The Cabinet today approved a budget ceiling of IL 405 billion for the fiscal year 1980-81, beginning April 1. It is based on a predicted inflation rate of six percent per month for the first six months of the fiscal year and a four percent rate thereafter.
But economic experts contended today that the new budget is already obsolete since it is based on the value of the Pound as of October, 1979. The Pound has since eroded by another 30 percent and in those terms the true budget amounts to IL 653 billion. The economists also maintained that the Treasury was deliberately underestimating the rate of inflation for the next fiscal year.
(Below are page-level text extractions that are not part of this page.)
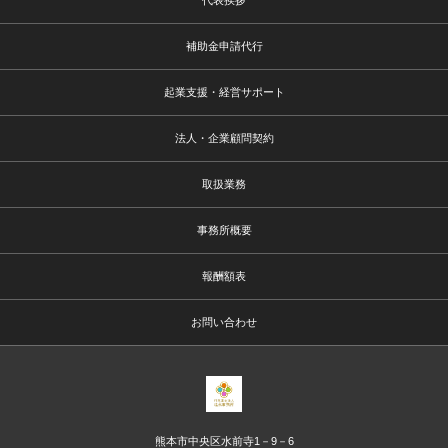
代表挨拶
補助金申請代行
起業支援・経営サポート
法人・企業顧問契約
取扱業務
事務所概要
報酬額表
お問い合わせ
熊本市中央区水前寺1－9－6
Approval of the budget is regarded as only a temporary victory for Finance Minister Yigal Hurwitz An understanding was readied among the various ministers last week to extract additional funds for housing, welfare and settlements from the budget reserves. This would leave the Treasury with virtually no reserves and Hurwitz may have no choice but to abandon his IL 405 billion ceiling. Hurwitz himself said today that the budget will be updated by mid-year according “to the developments in the economy.”
According to the Treasury’s forecast of a limited rise in the inflation rate, the exchange rate of the Pound to the dollar will be IL 50-51 by next September. The prices of basic commodities such as oil fuel, bread and public transportation will be some 50-60 percent higher than at present.
Economic observers noted that the Treasury made a point of predicting a modest rise in inflation because a higher forecast would have created a public reaction that would make such a forecast a self-fulfilling prophecy.